### Given passage

Saturday, December 12, 2015

LNA + DVB-T dongle for dummies


I fell like I have to write a couple of lines regarding the setup where the popular RTL dongles are used together with the external LNA to improve the reception, despite the fact that this was already explained many times and the radio signals theory can be found on the web, books, white papers etc.

The most common question that can be found through the various posts on the forums is:

I add the LNA but my reception is not improving, more over it is even worst then without the LNA ! What is wrong !?

To make a long story short I can use the old classic children approach where the stork always bring the baby. In our situation we can say, just use the LNA and do not ask further, it will work better then without it.

As we grew up we are not buying the stork and the baby stories any more so here I will try to elaborate as simple as possible what is going on when the LNA is connected just between the antenna and the RTL dongle, or any other receiver. I will try to make the things really simple not using the fancy NASA language and just one formula, but hey, no calculation at all.

Just to mention, what you already know, the LNA stands for the Low Noise Amplifier. So the first question that may arose is how much low is low enough for the LNA, where is limit when the LNA is not any more the low noise amplifier but rather a signal amplifier ? Is this number 1, 2, 3 or 5dB ? Well, this is a kind of who's first, egg or chicken question. But to simplify, if you have the receiver that has the NF 10dB, any amplifier that has the lower NF than 10dB (let say 5dB) will be a low noise amplifier for that receiver. The NF stands for Noise Figure and this will be explained soon.

On the Picture 1. we can see the standard signal shape on the well known SDR# screen. We can clearly distinguish the signal from the noise. We can read on the side axis the level represented in dB for the each, the noise floor and for the signal. Simply, the difference between this two values will give us the signal to noise ratio, SNR or S/N. This is a measure of signal strength relative to background noise. Of course, we want to have this ratio as higher as possible.


If you look now the Picture 2. you will barely notice any difference comparing to the Picture 1. Most of you will think that this is wrongly posted picture or the same as the first one. Looking carefully you can notice that the signal on Picture 2. is a bit higher, stronger than the first one, exactly for 3dB. So “only” 3dB which can be barely seen on the screen ? The S/N in this case is improved for 3dB. This improvement sometimes make a difference in decoding the signals from not decoding the signals at all.


Increasing the S/N for “only” 3dB may be done “simply” by increasing the transmitter power by other party for double, so let say you are listening some FM broadcast station and to have this small increase on your screen the guy need to double the power from 1 kilowatt to 2 kilowatts.

(Extracted data entries)
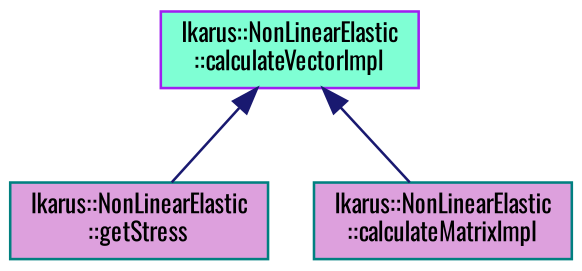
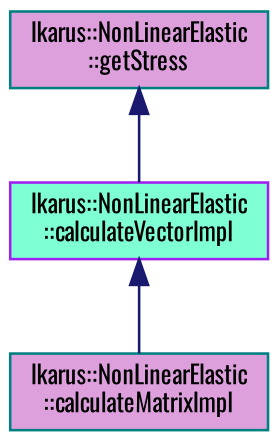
  digraph {
    fontname=Oswald
    rankdir=TB
    node [color=teal fillcolor=plum fontname=Oswald fontsize=10 shape=record style=filled]
    edge [color=midnightblue dir=back fontname=Oswald fontsize=10 labelfontname=Helvetica labelfontsize=10 style=solid]
    n1 [fontcolor=black height=0.2 label="Ikarus::NonLinearElastic\l::getStress" width=0.4]
    n2 [color=purple fillcolor=aquamarine height=0.2 label="Ikarus::NonLinearElastic\l::calculateVectorImpl" width=0.4]
    n3 [height=0.2 label="Ikarus::NonLinearElastic\l::calculateMatrixImpl" width=0.4]
-   n2 -> n1
+   n1 -> n2
    n2 -> n3
  }
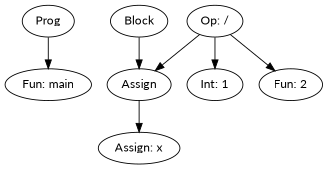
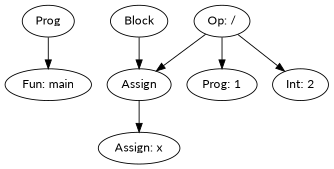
  digraph {
    fontname=Lato
    node [fontname=Lato]
    edge [fontname=Lato]
    n1 [label=Prog]
    n2 [label="Fun: main"]
    n3 [label=Block]
    n4 [label=Assign]
    n5 [label="Assign: x"]
    n6 [label="Op: /"]
-   n7 [label="Int: 1"]
-   n8 [label="Fun: 2"]
+   n7 [label="Prog: 1"]
+   n8 [label="Int: 2"]
    n1 -> n2
    n3 -> n4
    n4 -> n5
    n6 -> n4
    n6 -> n7
    n6 -> n8
  }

### Problems to solve
1: According to the post on using an LNA with RTL dongles, why would an amplifier with a 5dB noise figure count as a low noise amplifier for a receiver with a 10dB noise figure?
2: Copy the records word for word, and leave out the picture lines.
The post and the records come from separate sources.

### Solutions
1: The post says that any amplifier whose noise figure is lower than the receiver's counts as a low noise amplifier for that receiver. Because 5dB is lower than the receiver's 10dB, the amplifier qualifies.

2:
  digraph {
    fontname=Oswald
    rankdir=TB
    node [color=teal fillcolor=plum fontname=Oswald fontsize=10 shape=record style=filled]
    edge [color=midnightblue dir=back fontname=Oswald fontsize=10 labelfontname=Helvetica labelfontsize=10 style=solid]
    n1 [fontcolor=black height=0.2 label="Ikarus::NonLinearElastic\l::getStress" width=0.4]
    n2 [color=purple fillcolor=aquamarine height=0.2 label="Ikarus::NonLinearElastic\l::calculateVectorImpl" width=0.4]
    n3 [height=0.2 label="Ikarus::NonLinearElastic\l::calculateMatrixImpl" width=0.4]
-   n2 -> n1
+   n1 -> n2
    n2 -> n3
  }
  digraph {
    fontname=Lato
    node [fontname=Lato]
    edge [fontname=Lato]
    n1 [label=Prog]
    n2 [label="Fun: main"]
    n3 [label=Block]
    n4 [label=Assign]
    n5 [label="Assign: x"]
    n6 [label="Op: /"]
-   n7 [label="Int: 1"]
-   n8 [label="Fun: 2"]
+   n7 [label="Prog: 1"]
+   n8 [label="Int: 2"]
    n1 -> n2
    n3 -> n4
    n4 -> n5
    n6 -> n4
    n6 -> n7
    n6 -> n8
  }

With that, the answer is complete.